CALCE Receives ULRI Research Award for Thermal Runaway Prevention in Batteries

UL Research Institutes (ULRI) is an organization dedicated to advancing safety science and research. Its “Protecting Human Health and Safety in the Modern World” program aims to bring together leading researchers and experts to address critical safety challenges and develop solutions that can make a real difference in people’s lives. These research projects are expected to foster innovation and drive progress in safety science across various domains.

The CALCE team, led by Prof. Michael Pecht (with co-PIs Dr. Michael Azarian, Dr. Diganta Das, and Dr. Michael Osterman is awarded a research grant for the proposal “Strain Sensors for Early Detection of Gas Generation for Thermal Runaway Prevention” after a competitive selection process. This project is geared toward finding the causes of and preventing battery-related hazards by implementing early warning methodologies.

The number of reported lithium-ion battery accidents has risen significantly from 734 in 2020 to 2,407 in 2023, highlighting growing safety concerns associated with increased battery adoption. In New York City alone, the number of battery fires has also escalated, with reports indicating 22 fires in 2020, 104 in 2021, 216 in 2022, and 270 in 2023. Early detection of thermal runaway precursors is critical for implementing effective safety measures.

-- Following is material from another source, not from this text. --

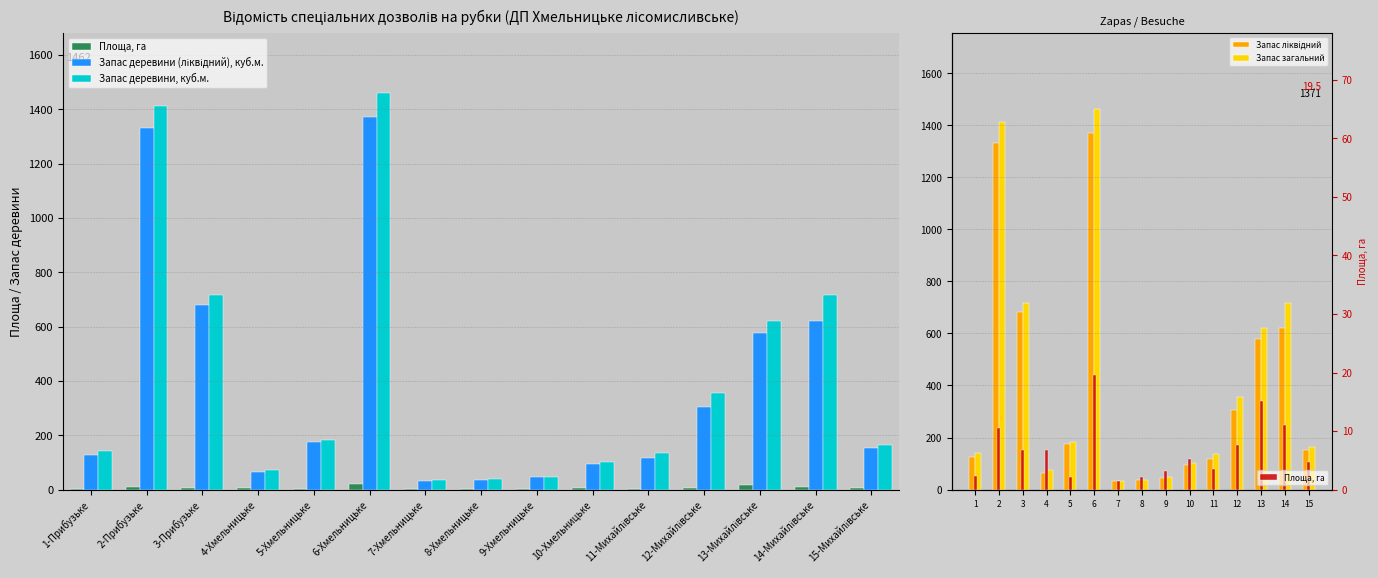

What is the spread (max minus min) of values at 4-Хмельницьке?

67.3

The technical goal of the project is to detect the onset of thermal runaway prior to gas venting, as there is little time to “act” to suppress thermal runaway by the time such venting occurs. CALCE’s goal is to provide a capability to either prevent thermal runaway or, at a minimum, enable mitigation methods to be activated, thereby reducing the impact of thermal runaway in lithium-ion batteries and enabling evacuation in situations where prevention is not feasible.

This project focuses on using strain sensors to detect early signs of possible thermal runaway in lithium-ion batteries. We expect to show that strain sensors can identify gas generation before venting, offering a valuable early warning system for detecting thermal runaway. The goal is to develop a cost-effective method to detect the onset of thermal runaway early enough to activate mitigation measures, reducing the risk of fires or explosions.

Controlled experiments will be conducted on different battery formats and chemistries to induce thermal runaway through external heating and overcharging. During these experiments, strain, voltage, and temperature will be monitored to identify critical thresholds and behavior patterns. Suitable machine learning algorithms will be developed to analyze strain data and identify thermal runaway precursors, distinguishing normal battery behavior from precursors to dangerous conditions.